The FS transformation is a fundamental technique for turning an interactive zero-knowledge protocol into a non-interactive one by deterministically deriving verifier challenges from a transcript hash. In practice, FS transformation has become the dominant paradigm for constructing non-interactive zkSNARKs (e.g., Groth16, PLONK) and virtually all FRI-based zkSTARKs deployed in DeFi. Yet, despite its ubiquity, FS has proven notoriously difficult to implement correctly. Subtle mistakes in transcript hashing and domain separation have enabled devastating real-world attacks, such as Frozen Heart and The Last Challenge Attack, which allowed proof forgery and posed serious financial risks.

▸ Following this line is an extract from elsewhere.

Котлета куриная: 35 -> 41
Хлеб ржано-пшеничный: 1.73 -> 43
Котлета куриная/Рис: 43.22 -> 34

A major reason for these recurring vulnerabilities is the absence of a standardized, unambiguous approach to implementing the FS transformation. Standardization is difficult: a specification must be abstract enough to cover the wide range of zkSNARK and zkSTARK protocols - with their varying round structures and underlying elliptic curves - while being concrete enough to guide implementers in avoiding pitfalls. The challenge lies in offering implementers just enough flexibility for practical engineering decisions while still minimizing the attack surface.

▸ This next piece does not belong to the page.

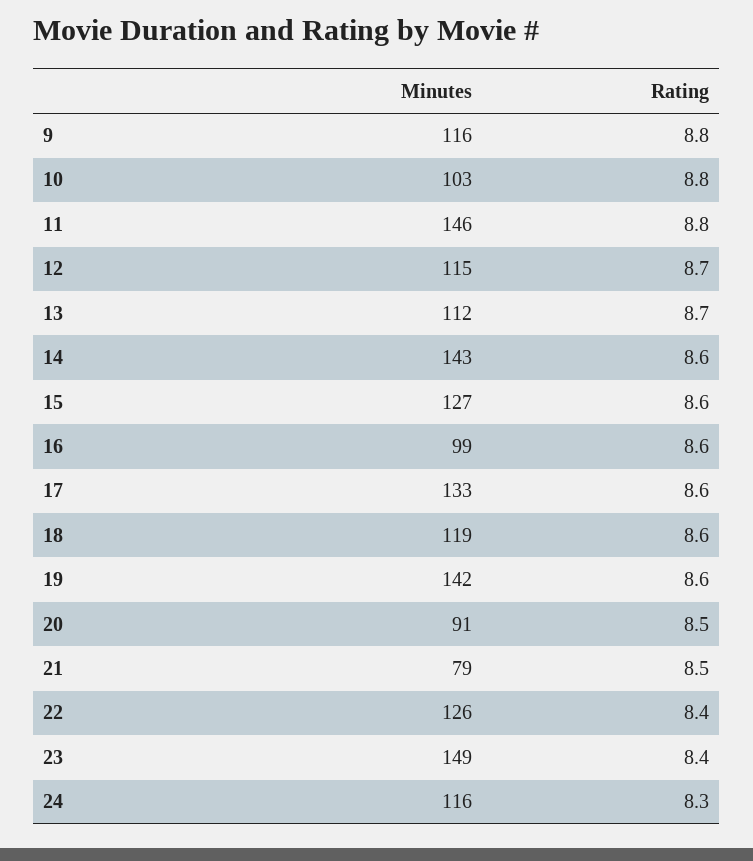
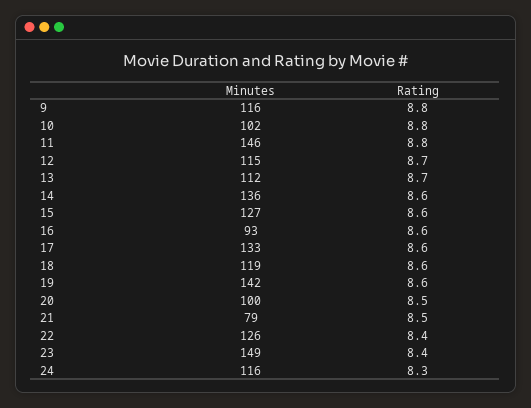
Minutes, 10: 103 -> 102
Minutes, 14: 143 -> 136
Minutes, 16: 99 -> 93
Minutes, 20: 91 -> 100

In view of the above, the reviewed draft standard is a promising step forward. While it currently focuses on a single class of protocols (Sigma protocols with commitment-challenge-response structure), its carefully designed API for transcript handling and challenge derivation is sufficiently general to extend to more complex systems, such as PLONK, that are already being used in DeFi. Its balance of abstraction and rigor has the potential to prevent the next generation of FS-transformation-related vulnerabilities.
On the downside, several limitations were noted. The protocol-ID, session-ID, and instance-label generation requirements were found to be vague, with the specification deferring these critical security parameters to user responsibility. Similarly, the RNG component was found to be underspecified, and the IV-based sponge initialization approach, while functional, lacks standardization justification. The standard and the implementation would further benefit from specifying measures against timing attacks.
Despite the noted limitations (whose presence is only natural given that the standard is still under development), the framework represents a solid foundation towards standardizing the widely used FS transformation. Due to its clean separation of mathematical abstractions from cryptographic implementations, backed up by the thorough theoretical analysis in Chiesa-Orrù 2025, it has the potential for wide adoption once maturity is reached.
We thank the author, Prof. Michele Orrù, who was very helpful throughout the audit process and addressed all our technical questions and concerns. We further extend our thanks to Ying Tong from the Ethereum Foundation, who drew our attention to the ongoing standardization effort of the FS transformation by the IETF CFRG.